Assigned task:
Below are some entries; can you quote all of them exactly?

Stored data:
▽

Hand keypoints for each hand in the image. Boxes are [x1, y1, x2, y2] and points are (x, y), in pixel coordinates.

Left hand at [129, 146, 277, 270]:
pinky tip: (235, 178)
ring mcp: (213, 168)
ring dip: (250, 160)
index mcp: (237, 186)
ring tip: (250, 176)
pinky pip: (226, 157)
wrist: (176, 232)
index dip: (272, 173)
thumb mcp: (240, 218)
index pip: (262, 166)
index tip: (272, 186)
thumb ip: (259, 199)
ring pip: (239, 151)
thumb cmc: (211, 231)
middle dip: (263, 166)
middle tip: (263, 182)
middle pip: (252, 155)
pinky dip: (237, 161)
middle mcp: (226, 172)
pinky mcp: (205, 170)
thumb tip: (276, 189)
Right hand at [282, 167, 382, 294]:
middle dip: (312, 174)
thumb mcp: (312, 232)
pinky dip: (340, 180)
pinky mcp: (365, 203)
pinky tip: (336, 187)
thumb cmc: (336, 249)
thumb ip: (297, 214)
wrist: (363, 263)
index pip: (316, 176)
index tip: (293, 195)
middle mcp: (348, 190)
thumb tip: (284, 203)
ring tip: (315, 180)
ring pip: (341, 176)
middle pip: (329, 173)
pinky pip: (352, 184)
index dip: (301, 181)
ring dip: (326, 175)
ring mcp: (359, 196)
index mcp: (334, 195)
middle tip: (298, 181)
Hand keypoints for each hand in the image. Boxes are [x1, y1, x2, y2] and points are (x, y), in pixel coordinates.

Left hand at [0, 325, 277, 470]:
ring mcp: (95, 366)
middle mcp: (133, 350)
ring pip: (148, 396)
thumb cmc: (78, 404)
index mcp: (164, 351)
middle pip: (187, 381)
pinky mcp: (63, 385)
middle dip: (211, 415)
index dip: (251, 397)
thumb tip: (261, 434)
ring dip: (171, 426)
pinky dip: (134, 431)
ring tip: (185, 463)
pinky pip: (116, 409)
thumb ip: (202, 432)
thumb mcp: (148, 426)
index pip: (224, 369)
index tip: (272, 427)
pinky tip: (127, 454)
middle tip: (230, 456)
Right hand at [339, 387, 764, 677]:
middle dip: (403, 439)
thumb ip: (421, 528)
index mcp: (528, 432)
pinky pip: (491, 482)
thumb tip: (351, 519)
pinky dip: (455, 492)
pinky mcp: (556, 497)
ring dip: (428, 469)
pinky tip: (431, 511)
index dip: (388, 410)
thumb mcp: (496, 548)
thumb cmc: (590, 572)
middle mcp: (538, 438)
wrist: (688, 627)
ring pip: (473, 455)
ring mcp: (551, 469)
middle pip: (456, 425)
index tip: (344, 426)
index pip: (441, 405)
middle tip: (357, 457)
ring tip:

△

Solution to this problem:
Hand keypoints for each hand in the image. Boxes are [x1, y1, x2, y2] and points are (x, y), in pixel coordinates.

Left hand at [129, 146, 277, 270]:
pinky tip: (235, 178)
ring mcp: (213, 168)
ring dip: (250, 160)
index mcp: (237, 186)
ring tip: (250, 176)
pinky pip: (226, 157)
wrist: (176, 232)
index dip: (272, 173)
thumb mcp: (240, 218)
index pip: (262, 166)
index tip: (272, 186)
thumb ip: (259, 199)
ring pip: (239, 151)
thumb cmc: (211, 231)
middle dip: (263, 166)
middle tip: (263, 182)
middle pip: (252, 155)
pinky dip: (237, 161)
middle mcp: (226, 172)
pinky mcp: (205, 170)
thumb tip: (276, 189)
Right hand at [282, 167, 382, 294]:
middle dip: (312, 174)
thumb mcp: (312, 232)
pinky dip: (340, 180)
pinky mcp: (365, 203)
pinky tip: (336, 187)
thumb cmc: (336, 249)
thumb ip: (297, 214)
wrist: (363, 263)
index pip: (316, 176)
index tip: (293, 195)
middle mcp: (348, 190)
thumb tip: (284, 203)
ring tip: (315, 180)
ring pip: (341, 176)
middle pip: (329, 173)
pinky pip: (352, 184)
index dip: (301, 181)
ring dip: (326, 175)
ring mcp: (359, 196)
index mcp: (334, 195)
middle tip: (298, 181)
Hand keypoints for each hand in the image. Boxes are [x1, y1, x2, y2] and points are (x, y), in pixel coordinates.

Left hand at [0, 325, 277, 470]:
ring mcp: (95, 366)
middle mcp: (133, 350)
ring pip: (148, 396)
thumb cmc: (78, 404)
index mcp: (164, 351)
middle pip: (187, 381)
pinky mcp: (63, 385)
middle dip: (211, 415)
index dip: (251, 397)
thumb tip: (261, 434)
ring dip: (171, 426)
pinky dip: (134, 431)
ring tip: (185, 463)
pinky pip: (116, 409)
thumb ip: (202, 432)
thumb mcp: (148, 426)
index pip: (224, 369)
index tip: (272, 427)
pinky tip: (127, 454)
middle tip: (230, 456)
Right hand at [339, 387, 764, 677]:
middle dip: (403, 439)
thumb ip: (421, 528)
index mcp: (528, 432)
pinky pip: (491, 482)
thumb tip: (351, 519)
pinky dip: (455, 492)
pinky mcp: (556, 497)
ring dip: (428, 469)
pinky tip: (431, 511)
index dip: (388, 410)
thumb mcp: (496, 548)
thumb cmc: (590, 572)
middle mcp: (538, 438)
wrist: (688, 627)
ring pip: (473, 455)
ring mcp: (551, 469)
middle pip: (456, 425)
index tip: (344, 426)
index pip: (441, 405)
middle tip: (357, 457)
ring tip:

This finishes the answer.